Rep. Tammy Baldwin, D-Wis., the only open lesbian in the House and an original cosponsor of the trans-inclusive bill, has not signed on as a cosponsor of the more limited version that Frank is proposing, according to a report in the Gay City News.
The National Center for Transgender Equality (NCTE) greeted the news with dismay in a statement released just hours after Frank’s approach became clear. It “firmly rejects this strategy and joins most other national and many state LEGT organizations in actively opposing these two new bills.”
“We believe that the original version of ENDA, which was fully inclusive of both gender identity and sexual orientation, was prematurely abandoned and should still be called for a vote.”
“It is disheartening to see that a bill, drafted over several years through a collaborative effort of LGBT advocates and allies, would be rejected without a vote and without the counsel or assent of a single one of these organizations.”
Frank took the same unilateral approach in 1993 in embracing the “compromise” known as “Don’t Ask, Don’t Tell,” when the community’s national organizations had urged him to wait.
Frank’s opposition to inclusion of the gender identity provision into ENDA had stalled that effort for several years.
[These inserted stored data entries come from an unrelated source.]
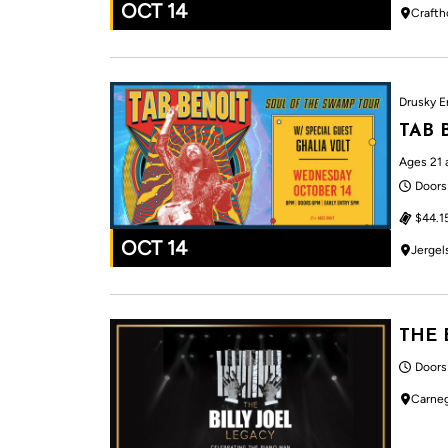
OCT 14
Crafth
Drusky E
TAB 
Ages 21 
Doors
$44.1
OCT 14
Jergel
THE 
Doors
Carneg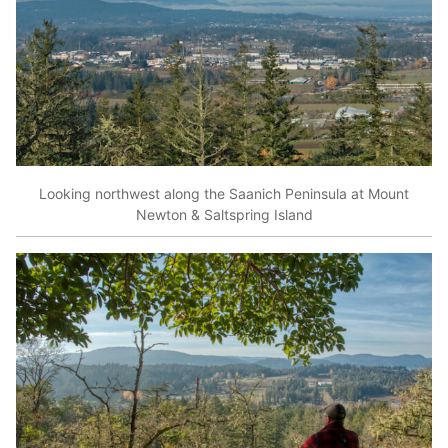
Looking northwest along the Saanich Peninsula at Mount
Newton & Saltspring Island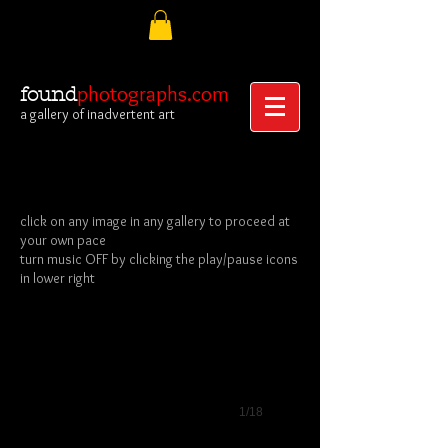
photographs.com
found
a gallery of inadvertent art
click on any image in any gallery to proceed at
your own pace
Album Frontispiece
turn music OFF by clicking the play/pause icons
Albumen
in lower right
Carte-
de-
Visite
1/18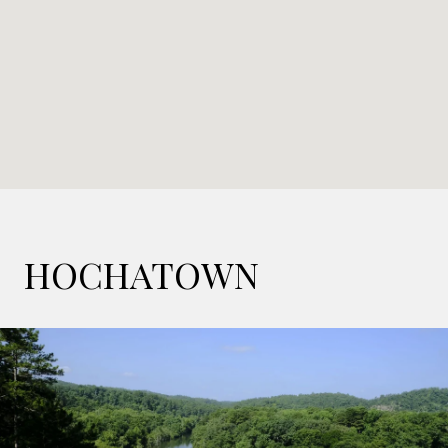
HOCHATOWN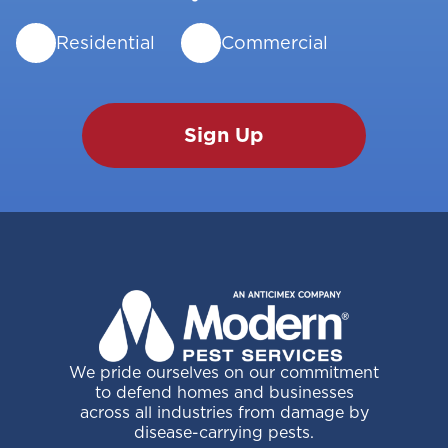
Residential
Commercial
We pride ourselves on our commitment
to defend homes and businesses
across all industries from damage by
disease-carrying pests.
As Houston transgender activist Phyllis Randolph Frye said in an email rallying that community, Frank “has never been a friend of transgenders.”
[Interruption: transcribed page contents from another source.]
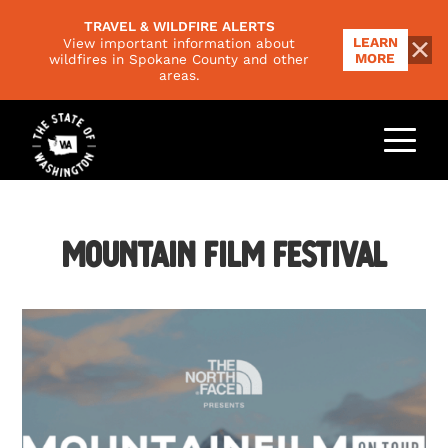
TRAVEL & WILDFIRE ALERTS
LEARN
View important information about
MORE
wildfires in Spokane County and other
areas.
THINGS TO DO
Outdoors
PLACES TO GO
Food & Drink
Regions
Mountain Film Festival
EVENTS
Family
National Parks
Arts & Culture
PLAN YOUR TRIP
Scenic Byways
Road Trips
Trip Ideas
VISITORS GUIDE
Responsible Travel
Climate & Seasons
NEWSLETTER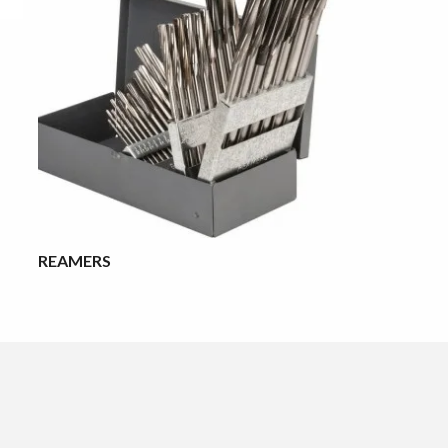
REAMERS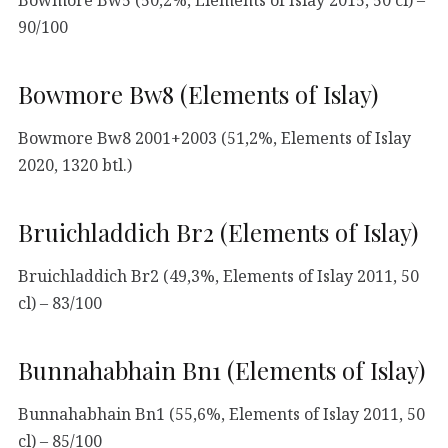
90/100
Bowmore Bw8 (Elements of Islay)
Bowmore Bw8 2001+2003 (51,2%, Elements of Islay
2020, 1320 btl.)
Bruichladdich Br2 (Elements of Islay)
Bruichladdich Br2 (49,3%, Elements of Islay 2011, 50
cl) – 83/100
Bunnahabhain Bn1 (Elements of Islay)
Bunnahabhain Bn1 (55,6%, Elements of Islay 2011, 50
cl) – 85/100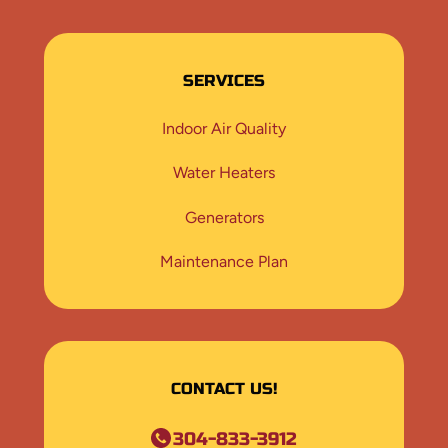
SERVICES
Indoor Air Quality
Water Heaters
Generators
Maintenance Plan
CONTACT US!
304-833-3912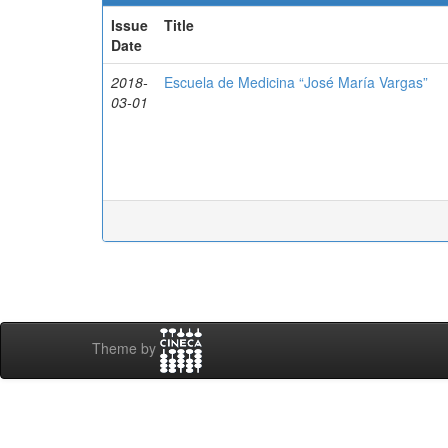
Issue
Title
Date
2018-
Escuela de Medicina “José María Vargas”
03-01
Theme by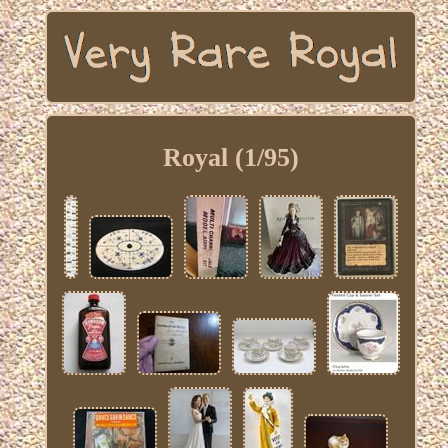
Royal (1/95)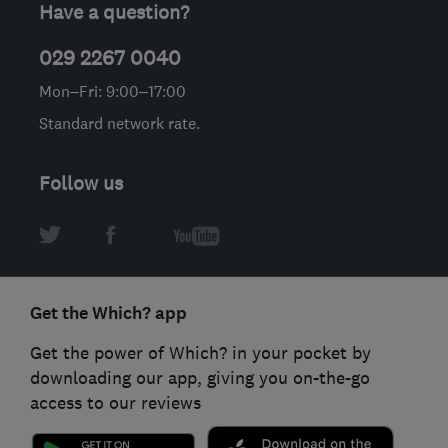
Have a question?
029 2267 0040
Mon–Fri: 9:00–17:00
Standard network rate.
Follow us
Get the Which? app
Get the power of Which? in your pocket by
downloading our app, giving you on-the-go
access to our reviews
The list national and state organizations that signed the petition delivered to Congress calling for a transgender-inclusive ENDA includes such heavy hitters as the National Gay and Lesbian Task Force, the National Black Justice Coalition, and the Gay, Lesbian and Straight Alliance (GLSEN).
Lambda Legal offered the capsule evaluation of the new bill: “You can’t be fired for being lesbian or a gay man, but you can be fired if your boss thinks you fit their stereotype of one.”
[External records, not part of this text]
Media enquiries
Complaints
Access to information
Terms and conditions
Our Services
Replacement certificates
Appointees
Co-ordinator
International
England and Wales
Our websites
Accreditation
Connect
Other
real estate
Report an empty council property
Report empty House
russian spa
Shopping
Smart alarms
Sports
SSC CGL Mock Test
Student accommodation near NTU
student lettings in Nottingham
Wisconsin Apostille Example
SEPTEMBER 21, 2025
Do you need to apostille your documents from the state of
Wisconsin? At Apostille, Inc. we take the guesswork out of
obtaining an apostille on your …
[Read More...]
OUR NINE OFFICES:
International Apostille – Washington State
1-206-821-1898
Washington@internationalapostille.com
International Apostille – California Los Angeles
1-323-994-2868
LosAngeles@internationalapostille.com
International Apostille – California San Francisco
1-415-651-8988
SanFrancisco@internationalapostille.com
Executive director Kevin Cathcart added, “Leaving out protections for transgender people is unacceptable, and passing a bill riddled with loopholes will make it harder to achieve equality on the job.” He said the new version of ENDA does not simply strip out transgender protection, “but rather has modified the old version in several additional and troubling ways.”
National Stonewall Democrats has launched an effort to “save” the original version of ENDA. The group has broken with Frank, who has been a major patron of Stonewall, and at times has been said to exercise behind the scenes control of it.
The labor group Pride at Work said, “We cannot and will not leave the least numerous and most vulnerable among us to fend for themselves. We stand together, one for all and all for one!”
The Human Rights Campaign (HRC) has made ENDA the centerpiece of its legislative agenda ever since it was introduced. It resisted including protection for transgender people, giving in only after extensive pressure from that community, which included having their dinners picketed.
It tried to waffle, lamenting the need for Frank’s strategy and not quite endorsing it, but also not joining those who opposed it. Some members of the board of directors reportedly have threatened to resign if the organization endorsed it.
HRC is further constrained by the fact that its big national fund-raising dinner is set for Oct. 6, where Pelosi is scheduled to receive a major award. Those opposed to the strategy have vowed to picket the dinner.
The only significant vocal opposition to ENDA has come from far-right groups such as the Family Research Council, and they are not going to be mollified by omitting transgender persons.
Support for Frank’s position came in an editorial in the Washington Post that appeared on Sept. 28, even before the Congressmember had released his extended statement. It employed language lifted from that statement indicating that the paper was given the document long before anyone else.